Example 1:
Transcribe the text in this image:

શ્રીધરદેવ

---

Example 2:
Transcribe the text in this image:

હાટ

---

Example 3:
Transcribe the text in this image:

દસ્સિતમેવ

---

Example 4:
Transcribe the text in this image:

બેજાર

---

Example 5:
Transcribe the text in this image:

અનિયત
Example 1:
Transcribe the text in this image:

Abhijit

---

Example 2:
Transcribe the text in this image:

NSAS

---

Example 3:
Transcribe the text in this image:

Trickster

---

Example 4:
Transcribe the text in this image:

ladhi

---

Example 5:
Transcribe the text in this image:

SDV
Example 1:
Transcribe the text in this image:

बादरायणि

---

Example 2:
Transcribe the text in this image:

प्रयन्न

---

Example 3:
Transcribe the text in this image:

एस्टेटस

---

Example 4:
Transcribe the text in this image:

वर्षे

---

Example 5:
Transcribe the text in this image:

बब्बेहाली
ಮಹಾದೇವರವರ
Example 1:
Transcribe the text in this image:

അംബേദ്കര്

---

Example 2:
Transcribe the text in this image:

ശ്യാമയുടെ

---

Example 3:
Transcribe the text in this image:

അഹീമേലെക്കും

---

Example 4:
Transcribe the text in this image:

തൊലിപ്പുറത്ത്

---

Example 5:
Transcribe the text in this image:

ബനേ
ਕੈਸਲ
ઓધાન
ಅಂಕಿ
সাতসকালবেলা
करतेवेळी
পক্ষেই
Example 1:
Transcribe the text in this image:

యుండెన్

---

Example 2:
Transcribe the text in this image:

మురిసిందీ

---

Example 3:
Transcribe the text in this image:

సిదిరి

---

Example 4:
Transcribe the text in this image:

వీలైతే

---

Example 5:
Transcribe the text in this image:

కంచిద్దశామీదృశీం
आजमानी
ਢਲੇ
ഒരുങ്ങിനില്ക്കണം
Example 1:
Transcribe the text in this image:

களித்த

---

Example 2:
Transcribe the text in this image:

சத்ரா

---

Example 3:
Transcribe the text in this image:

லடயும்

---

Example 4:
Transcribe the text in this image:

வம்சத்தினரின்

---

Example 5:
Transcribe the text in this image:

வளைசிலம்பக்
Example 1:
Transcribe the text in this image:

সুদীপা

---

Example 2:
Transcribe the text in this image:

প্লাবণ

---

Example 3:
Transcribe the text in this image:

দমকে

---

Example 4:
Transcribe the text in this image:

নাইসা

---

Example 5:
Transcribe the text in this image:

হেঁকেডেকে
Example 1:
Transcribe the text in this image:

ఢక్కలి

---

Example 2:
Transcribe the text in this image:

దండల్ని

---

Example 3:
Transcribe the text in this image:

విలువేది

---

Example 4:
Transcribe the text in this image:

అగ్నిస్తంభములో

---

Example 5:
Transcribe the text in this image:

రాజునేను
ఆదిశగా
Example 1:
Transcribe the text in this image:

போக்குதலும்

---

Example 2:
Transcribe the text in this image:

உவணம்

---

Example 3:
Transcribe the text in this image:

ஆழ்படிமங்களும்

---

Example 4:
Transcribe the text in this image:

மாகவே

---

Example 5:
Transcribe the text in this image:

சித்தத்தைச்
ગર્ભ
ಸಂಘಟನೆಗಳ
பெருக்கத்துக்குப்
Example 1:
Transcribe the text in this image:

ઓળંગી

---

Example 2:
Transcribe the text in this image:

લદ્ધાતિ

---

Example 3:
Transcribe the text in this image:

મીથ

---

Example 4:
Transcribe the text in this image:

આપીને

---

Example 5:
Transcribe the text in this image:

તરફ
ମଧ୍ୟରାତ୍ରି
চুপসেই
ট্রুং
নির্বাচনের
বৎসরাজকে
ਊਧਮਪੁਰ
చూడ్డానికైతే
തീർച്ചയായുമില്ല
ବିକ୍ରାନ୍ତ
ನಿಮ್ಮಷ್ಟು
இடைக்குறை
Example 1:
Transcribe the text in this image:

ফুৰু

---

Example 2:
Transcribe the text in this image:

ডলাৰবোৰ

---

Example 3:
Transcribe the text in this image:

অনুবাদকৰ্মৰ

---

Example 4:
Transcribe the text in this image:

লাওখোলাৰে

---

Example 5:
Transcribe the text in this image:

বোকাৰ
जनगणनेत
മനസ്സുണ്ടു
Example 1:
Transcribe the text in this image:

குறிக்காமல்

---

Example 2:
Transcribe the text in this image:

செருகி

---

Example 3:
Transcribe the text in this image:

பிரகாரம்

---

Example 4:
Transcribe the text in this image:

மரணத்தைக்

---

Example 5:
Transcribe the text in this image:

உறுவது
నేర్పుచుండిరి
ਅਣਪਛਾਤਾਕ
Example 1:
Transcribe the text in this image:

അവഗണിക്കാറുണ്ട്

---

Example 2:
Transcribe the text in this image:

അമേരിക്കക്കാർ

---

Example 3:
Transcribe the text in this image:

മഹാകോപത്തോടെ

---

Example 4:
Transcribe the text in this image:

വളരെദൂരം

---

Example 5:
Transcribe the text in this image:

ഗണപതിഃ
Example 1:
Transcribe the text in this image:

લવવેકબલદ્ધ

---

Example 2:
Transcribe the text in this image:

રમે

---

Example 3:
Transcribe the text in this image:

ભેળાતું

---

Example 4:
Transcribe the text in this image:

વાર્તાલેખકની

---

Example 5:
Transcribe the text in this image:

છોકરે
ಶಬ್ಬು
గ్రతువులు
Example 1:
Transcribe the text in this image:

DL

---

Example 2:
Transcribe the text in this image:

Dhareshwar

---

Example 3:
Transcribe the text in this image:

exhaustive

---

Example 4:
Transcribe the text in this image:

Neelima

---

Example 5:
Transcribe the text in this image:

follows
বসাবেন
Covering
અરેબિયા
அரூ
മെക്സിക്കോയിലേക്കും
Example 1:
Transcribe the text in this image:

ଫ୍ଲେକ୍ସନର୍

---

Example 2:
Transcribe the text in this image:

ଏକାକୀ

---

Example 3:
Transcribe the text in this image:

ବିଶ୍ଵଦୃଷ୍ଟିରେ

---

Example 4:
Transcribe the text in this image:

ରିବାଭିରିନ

___

**INSTRUCTIONS FOR THE TASK**
Each entry should be written out again exactly, with no word left out.

**TASK SOLUTION**
Example 1:
Transcribe the text in this image:

શ્રીધરદેવ

---

Example 2:
Transcribe the text in this image:

હાટ

---

Example 3:
Transcribe the text in this image:

દસ્સિતમેવ

---

Example 4:
Transcribe the text in this image:

બેજાર

---

Example 5:
Transcribe the text in this image:

અનિયત
Example 1:
Transcribe the text in this image:

Abhijit

---

Example 2:
Transcribe the text in this image:

NSAS

---

Example 3:
Transcribe the text in this image:

Trickster

---

Example 4:
Transcribe the text in this image:

ladhi

---

Example 5:
Transcribe the text in this image:

SDV
Example 1:
Transcribe the text in this image:

बादरायणि

---

Example 2:
Transcribe the text in this image:

प्रयन्न

---

Example 3:
Transcribe the text in this image:

एस्टेटस

---

Example 4:
Transcribe the text in this image:

वर्षे

---

Example 5:
Transcribe the text in this image:

बब्बेहाली
ಮಹಾದೇವರವರ
Example 1:
Transcribe the text in this image:

അംബേദ്കര്

---

Example 2:
Transcribe the text in this image:

ശ്യാമയുടെ

---

Example 3:
Transcribe the text in this image:

അഹീമേലെക്കും

---

Example 4:
Transcribe the text in this image:

തൊലിപ്പുറത്ത്

---

Example 5:
Transcribe the text in this image:

ബനേ
ਕੈਸਲ
ઓધાન
ಅಂಕಿ
সাতসকালবেলা
करतेवेळी
পক্ষেই
Example 1:
Transcribe the text in this image:

యుండెన్

---

Example 2:
Transcribe the text in this image:

మురిసిందీ

---

Example 3:
Transcribe the text in this image:

సిదిరి

---

Example 4:
Transcribe the text in this image:

వీలైతే

---

Example 5:
Transcribe the text in this image:

కంచిద్దశామీదృశీం
आजमानी
ਢਲੇ
ഒരുങ്ങിനില്ക്കണം
Example 1:
Transcribe the text in this image:

களித்த

---

Example 2:
Transcribe the text in this image:

சத்ரா

---

Example 3:
Transcribe the text in this image:

லடயும்

---

Example 4:
Transcribe the text in this image:

வம்சத்தினரின்

---

Example 5:
Transcribe the text in this image:

வளைசிலம்பக்
Example 1:
Transcribe the text in this image:

সুদীপা

---

Example 2:
Transcribe the text in this image:

প্লাবণ

---

Example 3:
Transcribe the text in this image:

দমকে

---

Example 4:
Transcribe the text in this image:

নাইসা

---

Example 5:
Transcribe the text in this image:

হেঁকেডেকে
Example 1:
Transcribe the text in this image:

ఢక్కలి

---

Example 2:
Transcribe the text in this image:

దండల్ని

---

Example 3:
Transcribe the text in this image:

విలువేది

---

Example 4:
Transcribe the text in this image:

అగ్నిస్తంభములో

---

Example 5:
Transcribe the text in this image:

రాజునేను
ఆదిశగా
Example 1:
Transcribe the text in this image:

போக்குதலும்

---

Example 2:
Transcribe the text in this image:

உவணம்

---

Example 3:
Transcribe the text in this image:

ஆழ்படிமங்களும்

---

Example 4:
Transcribe the text in this image:

மாகவே

---

Example 5:
Transcribe the text in this image:

சித்தத்தைச்
ગર્ભ
ಸಂಘಟನೆಗಳ
பெருக்கத்துக்குப்
Example 1:
Transcribe the text in this image:

ઓળંગી

---

Example 2:
Transcribe the text in this image:

લદ્ધાતિ

---

Example 3:
Transcribe the text in this image:

મીથ

---

Example 4:
Transcribe the text in this image:

આપીને

---

Example 5:
Transcribe the text in this image:

તરફ
ମଧ୍ୟରାତ୍ରି
চুপসেই
ট্রুং
নির্বাচনের
বৎসরাজকে
ਊਧਮਪੁਰ
చూడ్డానికైతే
തീർച്ചയായുമില്ല
ବିକ୍ରାନ୍ତ
ನಿಮ್ಮಷ್ಟು
இடைக்குறை
Example 1:
Transcribe the text in this image:

ফুৰু

---

Example 2:
Transcribe the text in this image:

ডলাৰবোৰ

---

Example 3:
Transcribe the text in this image:

অনুবাদকৰ্মৰ

---

Example 4:
Transcribe the text in this image:

লাওখোলাৰে

---

Example 5:
Transcribe the text in this image:

বোকাৰ
जनगणनेत
മനസ്സുണ്ടു
Example 1:
Transcribe the text in this image:

குறிக்காமல்

---

Example 2:
Transcribe the text in this image:

செருகி

---

Example 3:
Transcribe the text in this image:

பிரகாரம்

---

Example 4:
Transcribe the text in this image:

மரணத்தைக்

---

Example 5:
Transcribe the text in this image:

உறுவது
నేర్పుచుండిరి
ਅਣਪਛਾਤਾਕ
Example 1:
Transcribe the text in this image:

അവഗണിക്കാറുണ്ട്

---

Example 2:
Transcribe the text in this image:

അമേരിക്കക്കാർ

---

Example 3:
Transcribe the text in this image:

മഹാകോപത്തോടെ

---

Example 4:
Transcribe the text in this image:

വളരെദൂരം

---

Example 5:
Transcribe the text in this image:

ഗണപതിഃ
Example 1:
Transcribe the text in this image:

લવવેકબલદ્ધ

---

Example 2:
Transcribe the text in this image:

રમે

---

Example 3:
Transcribe the text in this image:

ભેળાતું

---

Example 4:
Transcribe the text in this image:

વાર્તાલેખકની

---

Example 5:
Transcribe the text in this image:

છોકરે
ಶಬ್ಬು
గ్రతువులు
Example 1:
Transcribe the text in this image:

DL

---

Example 2:
Transcribe the text in this image:

Dhareshwar

---

Example 3:
Transcribe the text in this image:

exhaustive

---

Example 4:
Transcribe the text in this image:

Neelima

---

Example 5:
Transcribe the text in this image:

follows
বসাবেন
Covering
અરેબિયા
அரூ
മെക്സിക്കോയിലേക്കും
Example 1:
Transcribe the text in this image:

ଫ୍ଲେକ୍ସନର୍

---

Example 2:
Transcribe the text in this image:

ଏକାକୀ

---

Example 3:
Transcribe the text in this image:

ବିଶ୍ଵଦୃଷ୍ଟିରେ

---

Example 4:
Transcribe the text in this image:

ରିବାଭିରିନ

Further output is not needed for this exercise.